Sílvio Bernardes
De primeiro não havia “outdoor” e, muito menos, painéis luminosos nas ruas da cidade. A comunicação de que dispúnhamos, muitas vezes, era a dos cartazes, dos desenhos feitos à mão, dos escritos em placas, faixas e muros. Na época da política, os candidatos se antecipavam à sua própria figura através dos nomes inscritos nos muros. Muitos desses ficavam apenas nos muros – por muito tempo – e pouca gente conhecia-os pessoalmente. Eu mesmo vim a conhecer algumas das nossas mais destacadas personalidades políticas, primeiramente pelo nome nos muros: deputado Otacílio Miranda, vereador Nélson Ferreira, prefeito Hidelbrando Canabrava Rodrigues, prefeito Célio Calambau, Senador Itamar Franco… Faixas de pano – escritas com letras garrafais – eram amarradas em postes e árvores para vender produtos, anunciar espetáculos artísticos e candidatos a cargos políticos. Eu me lembro de um artista que ficou famoso nesse ramo de pintura de faixas por aqui, o conhecido por Heli Jaó. E, sempre junto com o Heli, estava o Didi da Vila Mozart – que a todos chamava de Padrinho –, que cuidava de colocar as faixas nos lugares de maior visibilidade. O Didi era o maior.

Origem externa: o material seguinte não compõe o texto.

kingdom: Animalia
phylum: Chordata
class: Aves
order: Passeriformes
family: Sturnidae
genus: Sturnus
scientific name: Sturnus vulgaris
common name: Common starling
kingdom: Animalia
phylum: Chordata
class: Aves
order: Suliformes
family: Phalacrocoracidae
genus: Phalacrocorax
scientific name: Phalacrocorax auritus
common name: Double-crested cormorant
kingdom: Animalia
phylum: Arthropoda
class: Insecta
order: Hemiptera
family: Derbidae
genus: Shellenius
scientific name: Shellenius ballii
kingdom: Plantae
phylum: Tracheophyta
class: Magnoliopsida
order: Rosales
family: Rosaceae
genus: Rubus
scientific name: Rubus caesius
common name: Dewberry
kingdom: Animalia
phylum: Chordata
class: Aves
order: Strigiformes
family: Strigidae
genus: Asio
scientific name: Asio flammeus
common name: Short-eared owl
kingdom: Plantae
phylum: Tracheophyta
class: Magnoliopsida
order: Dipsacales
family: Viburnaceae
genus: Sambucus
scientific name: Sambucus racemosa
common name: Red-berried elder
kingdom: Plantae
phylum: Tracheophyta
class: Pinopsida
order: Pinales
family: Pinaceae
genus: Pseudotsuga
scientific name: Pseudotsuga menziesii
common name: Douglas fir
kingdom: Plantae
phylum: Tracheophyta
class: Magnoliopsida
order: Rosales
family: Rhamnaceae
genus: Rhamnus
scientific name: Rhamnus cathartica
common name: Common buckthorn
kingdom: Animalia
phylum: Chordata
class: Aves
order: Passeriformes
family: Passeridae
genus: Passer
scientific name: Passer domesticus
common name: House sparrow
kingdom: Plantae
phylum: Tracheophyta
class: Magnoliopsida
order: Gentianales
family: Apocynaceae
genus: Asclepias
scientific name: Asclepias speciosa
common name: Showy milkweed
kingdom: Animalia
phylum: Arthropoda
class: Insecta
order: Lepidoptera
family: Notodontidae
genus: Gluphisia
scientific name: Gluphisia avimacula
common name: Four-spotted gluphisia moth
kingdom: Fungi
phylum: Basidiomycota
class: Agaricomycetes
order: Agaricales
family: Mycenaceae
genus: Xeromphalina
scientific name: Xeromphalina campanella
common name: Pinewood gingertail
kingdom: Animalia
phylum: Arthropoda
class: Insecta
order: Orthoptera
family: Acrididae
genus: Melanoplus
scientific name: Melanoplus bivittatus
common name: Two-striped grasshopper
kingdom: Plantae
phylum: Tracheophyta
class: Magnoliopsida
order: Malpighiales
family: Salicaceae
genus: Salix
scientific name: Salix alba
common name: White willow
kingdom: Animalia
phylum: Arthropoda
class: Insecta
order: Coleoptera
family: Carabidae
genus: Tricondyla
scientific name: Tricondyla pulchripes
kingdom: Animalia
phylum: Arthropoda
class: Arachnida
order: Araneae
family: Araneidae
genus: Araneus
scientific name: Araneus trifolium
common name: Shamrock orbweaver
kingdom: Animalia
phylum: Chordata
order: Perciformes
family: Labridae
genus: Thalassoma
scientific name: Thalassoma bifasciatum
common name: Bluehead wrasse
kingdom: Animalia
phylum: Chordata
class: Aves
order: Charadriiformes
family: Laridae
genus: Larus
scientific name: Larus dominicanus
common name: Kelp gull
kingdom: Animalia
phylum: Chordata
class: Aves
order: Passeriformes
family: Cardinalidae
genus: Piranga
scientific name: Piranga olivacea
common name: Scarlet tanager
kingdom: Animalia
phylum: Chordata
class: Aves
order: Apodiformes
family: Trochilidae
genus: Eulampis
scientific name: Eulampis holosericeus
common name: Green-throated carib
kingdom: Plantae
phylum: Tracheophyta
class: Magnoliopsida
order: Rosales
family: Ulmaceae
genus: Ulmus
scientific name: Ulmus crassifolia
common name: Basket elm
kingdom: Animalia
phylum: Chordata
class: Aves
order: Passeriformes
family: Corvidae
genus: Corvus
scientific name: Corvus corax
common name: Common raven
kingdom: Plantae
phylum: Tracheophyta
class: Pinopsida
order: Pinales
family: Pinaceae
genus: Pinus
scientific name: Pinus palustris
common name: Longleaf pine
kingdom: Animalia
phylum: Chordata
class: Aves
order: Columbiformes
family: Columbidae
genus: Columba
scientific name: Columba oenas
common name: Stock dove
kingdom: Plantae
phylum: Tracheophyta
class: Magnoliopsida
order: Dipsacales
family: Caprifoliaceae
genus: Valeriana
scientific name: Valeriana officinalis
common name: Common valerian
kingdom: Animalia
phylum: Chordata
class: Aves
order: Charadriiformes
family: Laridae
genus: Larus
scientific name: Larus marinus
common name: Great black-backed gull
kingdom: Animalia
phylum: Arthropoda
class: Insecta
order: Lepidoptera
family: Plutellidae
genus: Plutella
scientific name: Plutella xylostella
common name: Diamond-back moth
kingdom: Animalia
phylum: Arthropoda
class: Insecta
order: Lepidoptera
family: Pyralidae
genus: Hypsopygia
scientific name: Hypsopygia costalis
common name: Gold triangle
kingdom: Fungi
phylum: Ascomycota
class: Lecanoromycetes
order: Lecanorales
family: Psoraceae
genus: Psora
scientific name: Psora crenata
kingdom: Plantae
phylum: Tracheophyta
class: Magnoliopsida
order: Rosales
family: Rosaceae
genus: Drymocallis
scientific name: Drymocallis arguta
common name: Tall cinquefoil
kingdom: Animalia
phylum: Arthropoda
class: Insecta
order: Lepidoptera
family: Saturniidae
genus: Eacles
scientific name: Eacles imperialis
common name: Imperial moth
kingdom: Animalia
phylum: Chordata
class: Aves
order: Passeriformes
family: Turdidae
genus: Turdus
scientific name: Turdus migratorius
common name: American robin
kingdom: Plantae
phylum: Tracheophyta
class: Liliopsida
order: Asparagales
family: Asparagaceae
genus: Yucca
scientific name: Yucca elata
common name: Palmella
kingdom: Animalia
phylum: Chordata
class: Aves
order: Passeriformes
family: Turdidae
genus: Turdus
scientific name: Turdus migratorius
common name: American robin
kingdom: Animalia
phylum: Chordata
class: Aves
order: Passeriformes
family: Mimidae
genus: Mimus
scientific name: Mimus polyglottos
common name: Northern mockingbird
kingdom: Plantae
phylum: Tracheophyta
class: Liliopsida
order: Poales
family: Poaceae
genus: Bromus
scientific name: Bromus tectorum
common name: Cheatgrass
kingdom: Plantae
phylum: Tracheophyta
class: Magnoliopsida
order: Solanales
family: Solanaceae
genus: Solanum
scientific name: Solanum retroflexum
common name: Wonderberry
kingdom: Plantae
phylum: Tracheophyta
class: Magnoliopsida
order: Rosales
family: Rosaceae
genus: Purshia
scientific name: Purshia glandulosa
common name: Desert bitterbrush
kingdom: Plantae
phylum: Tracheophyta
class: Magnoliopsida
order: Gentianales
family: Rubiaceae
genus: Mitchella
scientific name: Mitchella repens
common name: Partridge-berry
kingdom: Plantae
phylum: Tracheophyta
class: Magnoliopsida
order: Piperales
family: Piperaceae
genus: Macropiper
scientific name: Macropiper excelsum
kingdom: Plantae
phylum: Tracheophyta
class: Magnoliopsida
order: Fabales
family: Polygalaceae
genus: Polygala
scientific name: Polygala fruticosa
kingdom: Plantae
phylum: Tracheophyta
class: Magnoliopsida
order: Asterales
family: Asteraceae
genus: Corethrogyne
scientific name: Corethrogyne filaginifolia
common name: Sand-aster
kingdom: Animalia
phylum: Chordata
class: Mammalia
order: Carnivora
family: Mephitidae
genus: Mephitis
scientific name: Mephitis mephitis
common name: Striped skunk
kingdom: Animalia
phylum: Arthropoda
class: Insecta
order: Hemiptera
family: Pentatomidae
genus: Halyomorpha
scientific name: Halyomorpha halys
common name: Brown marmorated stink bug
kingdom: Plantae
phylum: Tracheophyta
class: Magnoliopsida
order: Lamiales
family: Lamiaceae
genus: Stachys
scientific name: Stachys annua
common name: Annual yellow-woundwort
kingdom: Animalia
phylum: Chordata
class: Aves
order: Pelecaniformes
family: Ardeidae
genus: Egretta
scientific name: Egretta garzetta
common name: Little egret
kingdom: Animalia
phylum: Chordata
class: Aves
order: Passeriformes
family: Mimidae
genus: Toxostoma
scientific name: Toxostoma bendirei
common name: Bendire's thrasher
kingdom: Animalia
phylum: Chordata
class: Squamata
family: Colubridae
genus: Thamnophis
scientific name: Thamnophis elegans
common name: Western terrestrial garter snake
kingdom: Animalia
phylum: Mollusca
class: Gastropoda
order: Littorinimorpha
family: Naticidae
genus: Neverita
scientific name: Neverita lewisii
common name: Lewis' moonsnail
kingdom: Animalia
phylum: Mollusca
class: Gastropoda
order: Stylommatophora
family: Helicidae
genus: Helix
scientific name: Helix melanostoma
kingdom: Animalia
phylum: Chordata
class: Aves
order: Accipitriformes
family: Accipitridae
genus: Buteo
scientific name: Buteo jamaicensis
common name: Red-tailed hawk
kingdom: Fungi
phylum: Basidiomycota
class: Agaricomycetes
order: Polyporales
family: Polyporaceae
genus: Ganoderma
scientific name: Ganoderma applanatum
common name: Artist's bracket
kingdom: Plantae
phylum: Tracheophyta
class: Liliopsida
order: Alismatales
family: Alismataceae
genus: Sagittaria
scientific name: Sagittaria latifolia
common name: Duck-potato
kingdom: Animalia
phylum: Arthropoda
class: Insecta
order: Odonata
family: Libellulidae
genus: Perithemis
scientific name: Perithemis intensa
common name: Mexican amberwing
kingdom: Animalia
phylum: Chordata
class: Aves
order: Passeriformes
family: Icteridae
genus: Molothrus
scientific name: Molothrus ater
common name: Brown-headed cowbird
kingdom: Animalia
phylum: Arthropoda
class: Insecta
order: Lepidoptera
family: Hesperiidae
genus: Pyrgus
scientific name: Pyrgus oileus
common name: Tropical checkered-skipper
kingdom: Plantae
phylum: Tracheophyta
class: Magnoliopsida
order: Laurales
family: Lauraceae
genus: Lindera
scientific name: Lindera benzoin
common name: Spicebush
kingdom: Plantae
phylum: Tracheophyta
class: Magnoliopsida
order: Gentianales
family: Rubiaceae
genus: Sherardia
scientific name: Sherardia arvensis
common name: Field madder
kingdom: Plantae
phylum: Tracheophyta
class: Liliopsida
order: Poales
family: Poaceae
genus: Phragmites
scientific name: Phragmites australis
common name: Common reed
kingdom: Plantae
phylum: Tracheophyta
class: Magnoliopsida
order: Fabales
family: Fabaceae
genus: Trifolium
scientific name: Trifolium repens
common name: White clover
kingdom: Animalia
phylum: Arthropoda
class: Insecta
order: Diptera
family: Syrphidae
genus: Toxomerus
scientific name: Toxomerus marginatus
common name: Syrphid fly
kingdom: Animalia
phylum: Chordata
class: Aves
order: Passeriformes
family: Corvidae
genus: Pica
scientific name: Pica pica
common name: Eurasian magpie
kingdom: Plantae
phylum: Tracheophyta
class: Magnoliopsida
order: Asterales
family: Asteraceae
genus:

Os vários sinais de comunicação ficaram marcados para o menino de calças curtas que um dia eu fui lá atrás. Desenhos do Galo e da Raposa – símbolos do Clube Atlético Mineiro e do Cruzeiro Esporte Clube, respectivamente – feitos no portão da casa da “nossa” madrinha Elisa Inácia Soares, são inesquecíveis. As imagens bem feitas eram obras de um dos filhos do Nero da Delegacia (genro da dona da residência), não sei se o Saulo ou o Sérgio. Hoje não existe mais a casa, muito menos o portão e os desenhos. O povo de lá, também, só existe na memória desse escrevinhador. Outro sinal marcante da minha meninice – há algum tempo desaparecido por força da especulação imobiliária – é uma pintura de dois veleiros num mar muito tranquilo, feita na parte da frente da casa da professora de datilografia dona Elza, bem próximo dos Correios e do Colégio Sant’Ana. A casa foi vendida e um novo prédio, moderno e esquisito, foi erguido em seu lugar há algum tempo. No antigo Clube União a figura gigante de um palhaço de boca aberta, bem na porta, era o prenúncio das matinês de Carnaval: “quanto riso/ oh quanta alegria/ mais de mil palhaços no salão…”.
Na praça da matriz, pequenas tabuletas espalhadas pelas alamedas davam notícias dos filmes do Cine Rex e do Cine Bagdad. As tabuletas eram pintadas com tinta à base d’água pelos artistas Sullivan e Luiz Spínola, o popular Luiz Tatu. Este último também era dublê de locutor de rádio. “O Cine Rex apresenta… E o vento levou…”. Também outros artistas pintavam e expunham suas tabuletas na praça da matriz para anunciarem que o circo chegou: “luxuosamente armado no campo da várzea”. E alguns restaurantes colocavam nas tabuletas na calçada o prato do dia, como o Kaol e o PF. Os sinais de fé – ou os sinais da cruz – eram os cruzeiros fincados em várias partes da cidade e na zona rural. O mais marcante para mim era o do Alto do Rosário – que ainda não foi derrubado pelo progresso. Ainda está lá a grande cruz de madeira, em frente à capela de Nossa Senhora do Rosário. Aos seus pés a gente não se ajoelhava, mas sentava-se, para prosear e brincar de um colosso de coisas de menino. Naquele cruzeiro muitos devotos levavam água, flores, velas e orações pedindo aos santos de sua predileção chuva mansa e duradoura. Também por ali algumas pessoas faziam despachos para outros santos com velas coloridas, garrafas de cachaça, galinha preta e farofa.
Nos estabelecimentos comerciais pequenas placas davam notícias de tudo, dos produtos ali vendidos, da proibição de certos abusos e até listas de clientes inconvenientes, inadimplentes – os chamados maus pagadores. A nossa memória dá conta de algumas dessas placas bastante rudimentares, algumas com evidentes erros gramaticais: “proibido entrar 100 camisa”, “Gentileza não cuspir no chão”, “não urine fora do vaso e, ao final, dê descarga”, “proibido entrar armado” e a clássica: “Fiado só amanhã”.